Mick Jagger Found Writing His Memoir ‘Dull and Upsetting’
Mick Jagger said he abandoned writing a memoir in the ‘80s because he found the process “dull and upsetting.” The book was the subject of a bidding war, with a large advance payment made to the Rolling Stones singer, before he decided not to continue with it.
“I was offered a lot of money, and the money was the seductive part of it,” Jagger admitted in a recent interview with the BBC. “When I actually started to get into it, I really didn’t enjoy it. And what I didn’t enjoy was reliving my life to the detriment of living in the now.”
He noted that "if you want to write an autobiography, this is not a process you can do in a week, you know? It takes a lot of you - it takes a lot out of you reliving emotions, reliving friendships, reliving ups and downs and all this. And I must say, it wasn’t the most enjoyable experience. I found it ultimately dull and upsetting … there wasn’t that many highs out of it.
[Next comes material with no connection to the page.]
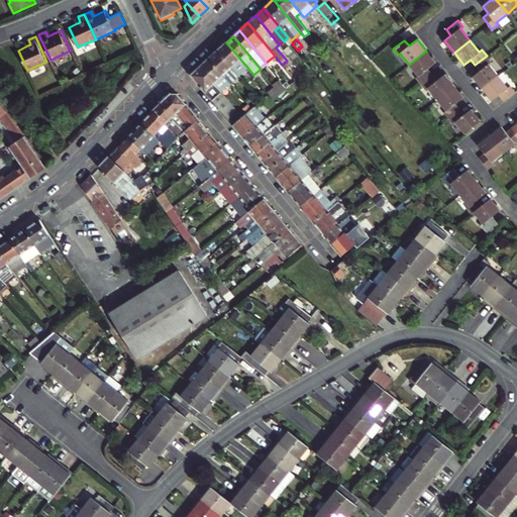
[(226,42),(217,50),(239,76),(242,72),(244,74),(249,70),(226,42)]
So I just said, ‘I can’t be bothered with this,’ and I just gave the money back to the publishers, [saying] ‘I’ll do it another day.’ And that was the end of it.”
Jagger also admitted he made up a flimsy excuse at the time. “I think I said something stupid like I couldn’t remember anything,” he said. “It wasn’t that – I just didn’t enjoy the process.” Asked if he’d even return to the book, he replied: “Not any moment soon.”
In 2017, publisher John Blake revealed that he was given the 75,000-word manuscript that was Jagger’s work in progress. Describing it as a “little masterpiece,” he said he came close to reaching an agreement to release it with a foreword by the singer, emphasizing that it was an unfinished work from three decades earlier. “I kept gently pushing, but when eventually I tried to force a decision, the steel gates clanged shut,” Blake wrote in The Spectator. “Mick wanted nothing further to do with this project. He never wanted to see it published.”